§ **About this exercise**
The job is to find each line in the entries holding the string "Saturday" and copy that line.

(Task input begins)

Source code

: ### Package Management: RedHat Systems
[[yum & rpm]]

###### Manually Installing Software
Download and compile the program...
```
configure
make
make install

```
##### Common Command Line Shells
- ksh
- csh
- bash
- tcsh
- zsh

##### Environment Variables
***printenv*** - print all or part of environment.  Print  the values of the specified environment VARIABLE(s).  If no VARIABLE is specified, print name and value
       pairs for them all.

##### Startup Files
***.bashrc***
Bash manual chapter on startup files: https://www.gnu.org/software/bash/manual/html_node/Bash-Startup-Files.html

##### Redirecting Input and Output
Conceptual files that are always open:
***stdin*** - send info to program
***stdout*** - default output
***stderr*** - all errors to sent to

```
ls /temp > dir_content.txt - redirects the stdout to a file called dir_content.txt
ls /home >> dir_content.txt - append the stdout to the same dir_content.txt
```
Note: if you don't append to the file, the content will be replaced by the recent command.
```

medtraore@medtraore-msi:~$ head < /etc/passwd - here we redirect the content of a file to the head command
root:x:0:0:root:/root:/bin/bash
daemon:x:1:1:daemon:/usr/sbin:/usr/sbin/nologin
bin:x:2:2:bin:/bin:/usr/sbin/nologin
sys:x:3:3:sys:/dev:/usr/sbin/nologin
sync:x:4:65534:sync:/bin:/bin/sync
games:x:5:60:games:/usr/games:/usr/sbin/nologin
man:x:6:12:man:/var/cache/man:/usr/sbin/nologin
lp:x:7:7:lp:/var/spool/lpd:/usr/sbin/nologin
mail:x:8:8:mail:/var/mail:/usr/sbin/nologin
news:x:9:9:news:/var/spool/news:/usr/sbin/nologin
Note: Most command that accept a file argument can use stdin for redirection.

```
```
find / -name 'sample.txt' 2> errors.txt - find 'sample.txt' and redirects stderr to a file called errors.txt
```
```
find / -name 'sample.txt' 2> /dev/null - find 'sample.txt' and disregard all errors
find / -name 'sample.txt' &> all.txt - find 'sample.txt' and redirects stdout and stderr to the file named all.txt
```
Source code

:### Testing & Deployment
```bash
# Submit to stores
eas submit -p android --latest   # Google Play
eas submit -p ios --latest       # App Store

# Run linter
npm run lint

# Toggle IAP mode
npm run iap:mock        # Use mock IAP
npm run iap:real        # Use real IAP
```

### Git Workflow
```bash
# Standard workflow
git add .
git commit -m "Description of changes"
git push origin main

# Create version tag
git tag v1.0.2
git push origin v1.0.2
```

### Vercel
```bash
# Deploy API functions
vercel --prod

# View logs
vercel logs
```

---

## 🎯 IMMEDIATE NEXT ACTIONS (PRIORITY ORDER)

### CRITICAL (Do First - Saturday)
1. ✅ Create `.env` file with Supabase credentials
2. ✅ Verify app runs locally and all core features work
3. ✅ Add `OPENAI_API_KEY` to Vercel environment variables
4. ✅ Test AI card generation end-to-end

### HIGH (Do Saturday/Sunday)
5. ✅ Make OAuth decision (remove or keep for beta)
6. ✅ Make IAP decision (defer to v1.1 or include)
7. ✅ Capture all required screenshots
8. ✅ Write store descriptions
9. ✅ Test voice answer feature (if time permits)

(Task input ends)

§ **Solution**
### CRITICAL (Do First - Saturday)
### HIGH (Do Saturday/Sunday)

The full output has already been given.